INFORMATION SUPPLIED
******************************

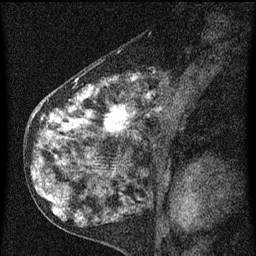
Breast MRI (dynamic contrast-enhanced), one sagittal slice; position 31 of 60 along the scan axis; dynamic contrast-enhanced series, image 2 of 3 at this slice position (ordered by acquisition); 1.5 T; TE 4.2 ms, TR 8 ms; 256 × 256 image matrix, field of view 180 × 180 mm. Female patient, age 55 years.
Outlined on this slice (semi-automatically segmented with operator editing):
- analysis volume of interest (the breast-tissue region the enhancement analysis was run in; not a lesion): bounding box <42,72,185,155> (left, top, right, bottom; pixels)
- tumour enhancement mask (voxels above the 70 % enhancement threshold inside the analysis volume of interest): <44,78,162,135>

******************************

THE TASK
Pictures stay out; everything else in the listing above is to be repeated exactly.

COMPLETED TASK
Breast MRI (dynamic contrast-enhanced), one sagittal slice; position 31 of 60 along the scan axis; dynamic contrast-enhanced series, image 2 of 3 at this slice position (ordered by acquisition); 1.5 T; TE 4.2 ms, TR 8 ms; 256 × 256 image matrix, field of view 180 × 180 mm. Female patient, age 55 years.
Outlined on this slice (semi-automatically segmented with operator editing):
- analysis volume of interest (the breast-tissue region the enhancement analysis was run in; not a lesion): bounding box <42,72,185,155> (left, top, right, bottom; pixels)
- tumour enhancement mask (voxels above the 70 % enhancement threshold inside the analysis volume of interest): <44,78,162,135>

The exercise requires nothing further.